Closed ooobsidian closed 4 years ago
Yes, it is possible. Actually, uploaded files for enrollment and test are all not in the training dataset. Uploaded wav files are all clean data, so the performance is quite good. If you want to test performance in more challenging conditions (more noisy or shorter utterance,...), you have to increase the amount of training data and model size. More advanced loss function or pooling method (attentive pooling...) also can be used.
Thank you for your reply. I don't know how many speakers can ResNet-18 distinguish. Shall I change to a larger model?
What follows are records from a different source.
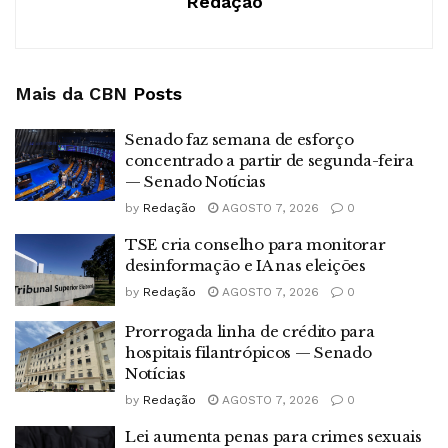
Redação
Mais da CBN
Posts
Senado faz semana de esforço
concentrado a partir de segunda-feira
— Senado Notícias
by
Redação
AGOSTO 7, 2026
0
TSE cria conselho para monitorar
desinformação e IA nas eleições
by
Redação
AGOSTO 7, 2026
0
Prorrogada linha de crédito para
hospitais filantrópicos — Senado
Notícias
by
Redação
AGOSTO 7, 2026
0
Lei aumenta penas para crimes sexuais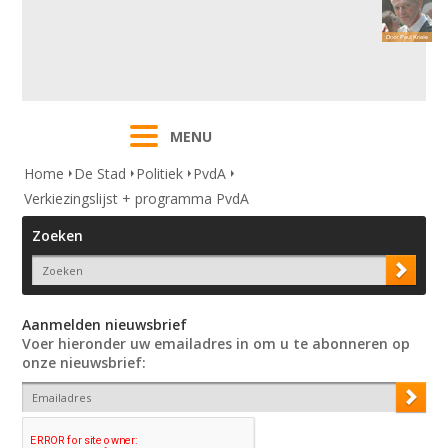
MENU
Home
De Stad
Politiek
PvdA
Verkiezingslijst + programma PvdA
Zoeken
Aanmelden nieuwsbrief
Voer hieronder uw emailadres in om u te abonneren op
onze nieuwsbrief: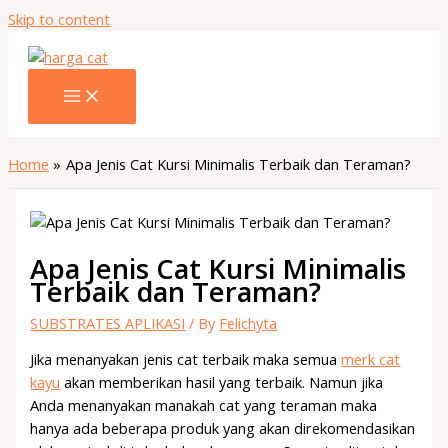
Skip to content
Home
Apa Jenis Cat Kursi Minimalis Terbaik dan Teraman?
Apa Jenis Cat Kursi Minimalis
Terbaik dan Teraman?
SUBSTRATES APLIKASI
/ By
Felichyta
Jika menanyakan jenis cat terbaik maka semua
merk cat
kayu
akan memberikan hasil yang terbaik. Namun jika
Anda menanyakan manakah cat yang teraman maka
hanya ada beberapa produk yang akan direkomendasikan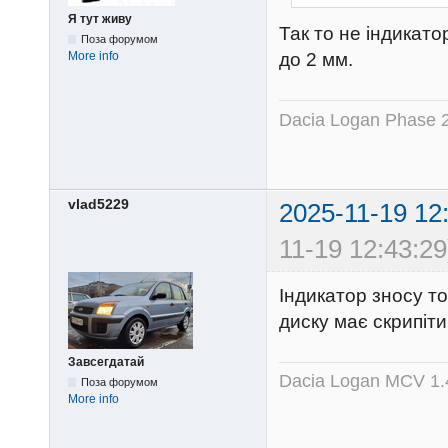
Я тут живу
Так то не індикат
Поза форумом
More info
до 2 мм.
Dacia Logan Phase 
vlad5229
2025-11-19 12
11-19 12:43:29
Індикатор зносу то
диску має скрипіти
Завсегдатай
Dacia Logan MCV 1.4
Поза форумом
More info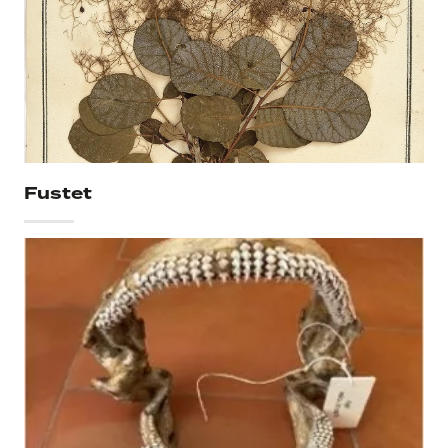
Fustet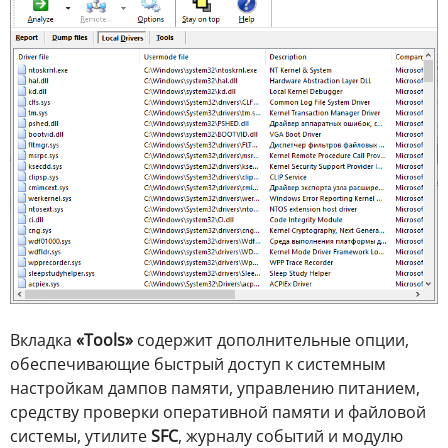
Вкладка
«Tools»
содержит дополнительные опции,
обеспечивающие быстрый доступ к системным
настройкам дампов памяти, управлению питанием,
средству проверки оперативной памяти и файловой
системы, утилите
SFC
, журналу событий и модулю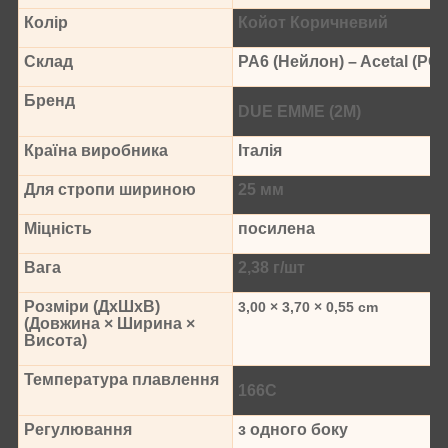
Колір
Койот Коричневий
Склад
PA6 (Нейлон) – Acetal (PO
Бренд
DUE EMME (2M)
Країна виробника
Італія
Для стропи шириною
25 мм
Міцність
посилена
Вага
2,38 г/шт
Розміри (ДхШхВ)
3,00 × 3,70 × 0,55 cm
(Довжина × Ширина ×
Висота)
Температура плавлення
166С
Регулювання
з одного боку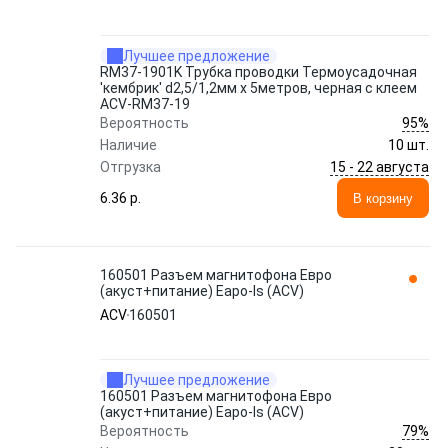
Лучшее предложение
RM37-1901K Трубка проводки Термоусадочная
'кембрик' d2,5/1,2мм х 5метров, черная с клеем
ACV-RM37-19
95%
Вероятность
Наличие
10 шт.
15 - 22 августа
Отгрузка
6.36 p.
В корзину
160501 Разъем магнитофона Евро
(акуст+питание) Eapo-Is (ACV)
ACV
160501
Лучшее предложение
160501 Разъем магнитофона Евро
(акуст+питание) Eapo-Is (ACV)
79%
Вероятность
My training data has 855 speakers, so what do you suggest?
I think ResNet-34 is good for your condition. You can also make the model wider (increase the number of channels). The best way is to perform experiments with all of them If it is possible. In configure.py, NUM_WIN_SIZE (number of input frames) is set to 100. Increase this 200 or 300. As the training set in this tutorial is very small, I set all the settings according to the small dataset.
Thank you very much for your help!!
Hi @jymsuper , I use .npy as feature file, and I change line12 in SR_Dataset.py follow #3 , but I have some troubles when I run train.py.
Traceback (most recent call last):
File "train.py", line 328, in <module>
main()
File "train.py", line 135, in main
epoch, n_classes)
File "train.py", line 175, in train
for batch_idx, (data) in enumerate(train_loader):
File "/root/miniconda3/envs/3.6.7/lib/python3.6/site-packages/torch/utils/data/dataloader.py", line 345, in __next__
data = self._next_data()
File "/root/miniconda3/envs/3.6.7/lib/python3.6/site-packages/torch/utils/data/dataloader.py", line 385, in _next_data
data = self._dataset_fetcher.fetch(index) # may raise StopIteration
File "/root/miniconda3/envs/3.6.7/lib/python3.6/site-packages/torch/utils/data/_utils/fetch.py", line 44, in fetch
data = [self.dataset[idx] for idx in possibly_batched_index]
File "/root/miniconda3/envs/3.6.7/lib/python3.6/site-packages/torch/utils/data/_utils/fetch.py", line 44, in <listcomp>
data = [self.dataset[idx] for idx in possibly_batched_index]
File "/data/source/speaker_recognition_pytorch/SR_Dataset.py", line 221, in __getitem__
feature, label = self.loader(feat_path)
File "/data/source/speaker_recognition_pytorch/SR_Dataset.py", line 16, in read_MFB
feature = feat_and_label['feat'] # size : (n_frames, dim=40)
IndexError: only integers, slices (`:`), ellipsis (`...`), numpy.newaxis (`None`) and integer or boolean arrays are valid indices
It occured at
And I sent you an email, please check it, thanks.
@jymsuper I have changed above problems, I changed feature method in the process of serialization. But now, in train.py
transform = transforms.Compose([
TruncatedInputfromMFB(), # numpy array:(LICENSE, n_frames, n_dims)
ToTensorInput() # torch tensor:(LICENSE, n_dims, n_frames)
])
An error has occurred in method ToTensorInput()
:
File "/Users/obsidian/source/voiceprint_pytorch/SR_Dataset.py", line 127, in __call__
(0, 2, 1))).float() # output type => torch.FloatTensor, fast
ValueError: axes don't match array
Could you help me solve this problem? I have debug long time ☹️
You have to change the function read_MFB according to your situation. From line 12 to line 16, we load feature (it is assumed the feature is saved using pickle) and label. Feature size should be (n_frames, dim) as written in the comment. Label should be the speaker identity in string.
You can remove from line 20 to 24 because it is assumed that the front and back of the utterance is silence.
@jymsuper I want to know it can be verified (not be identified) on the open set? That is to say, the test speakers not in training dataset. If possible, I want to know performance.